As the debate heats up on the government’s desire to increase Japan’s defense budget, some people on social media have been posting a quote by ruling Liberal Democratic Party lawmaker Tomomi Inada from 2016 when she was the defense minister. Inada proposed transferring funds used for the children’s allowance (kodomo teate) to defense, which she reasoned would solve the problem of perceived shortfalls. The children’s allowance is a form of welfare that is available to any household with children that makes up to a certain amount of money, and obviously Inada thought it could be sacrificed on the altar of national security. The people who have posted the meme say that Inada thinks children are less important than Japan’s ability to purchase expensive military hardware from the U.S., and, as a matter of fact, of all the G7 governments, Japan’s spends the least on children and their education. Meanwhile, if the defense budget is increased to 2 percent of GDP, Japan will then be number 3 in the world of all countries in terms of defense spending.
Even when the government addresses issues that directly affect children their priorities can seem skewed. A June 6 article in the financial magazine Toyo Keizai talked about a symposium carried out by a group of scholars and former athletes at the behest of the Japan Sports Agency about the future of junior high school sports.
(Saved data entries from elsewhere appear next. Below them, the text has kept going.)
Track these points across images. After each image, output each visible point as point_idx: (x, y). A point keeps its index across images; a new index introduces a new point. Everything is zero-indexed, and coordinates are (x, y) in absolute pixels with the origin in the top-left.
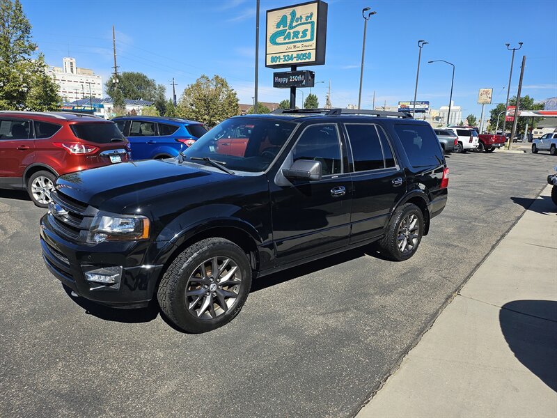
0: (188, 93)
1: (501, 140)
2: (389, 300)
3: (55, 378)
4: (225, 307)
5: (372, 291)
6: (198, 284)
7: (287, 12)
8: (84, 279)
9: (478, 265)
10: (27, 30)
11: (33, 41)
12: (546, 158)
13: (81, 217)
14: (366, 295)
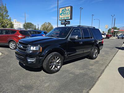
0: (42, 26)
1: (111, 36)
2: (93, 67)
3: (21, 83)
4: (57, 68)
5: (89, 65)
6: (52, 62)
7: (64, 8)
8: (27, 61)
9: (111, 60)
10: (7, 12)
11: (9, 15)
12: (121, 40)
13: (26, 47)
14: (88, 66)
As everyone knows, the birth rate continues to drop year after year, which means school enrollment in most places is also dropping. Dwindling enrollment has already started to affect extra-curricular activities, of which sports is the most prominent. Already, some junior high schools cannot muster enough students to field teams, and so the agency has been trying to come up with solutions. On May 27, the symposium proposed that school sports be moved from schools themselves to regional sports associations. The idea is that individual junior high schools with insufficient enrollment to form sports teams pool their sports-minded students together in regional sporting associations to form regional sports clubs rather than school-based sports clubs. One scholar said that by 2048, on average a boys junior high school baseball team will only have 3.5 members, thus making baseball as a school sport unviable.
According to Toyo Keizai, there are already some 3,600 regional sports associations throughout Japan that have been cultivated by the JSA, as well as other regional clubs operated by private companies. The agency has asked the symposium participants to further discuss the matter of transferring sports clubs from junior high schools over the next three years. The first phase of their work would be a summary of the transfer proposal. The second phase will presumably be coming up with concrete ideas to carry out the transfers. The group admits that such a move will fundamentally change the whole concept of how to develop athletes in Japan, an endeavor that has centered on the school system. Consequently, the third phase, which would be the actual transfer, can only be carried out after problems already facing school sports, mostly of a financial nature, are addressed.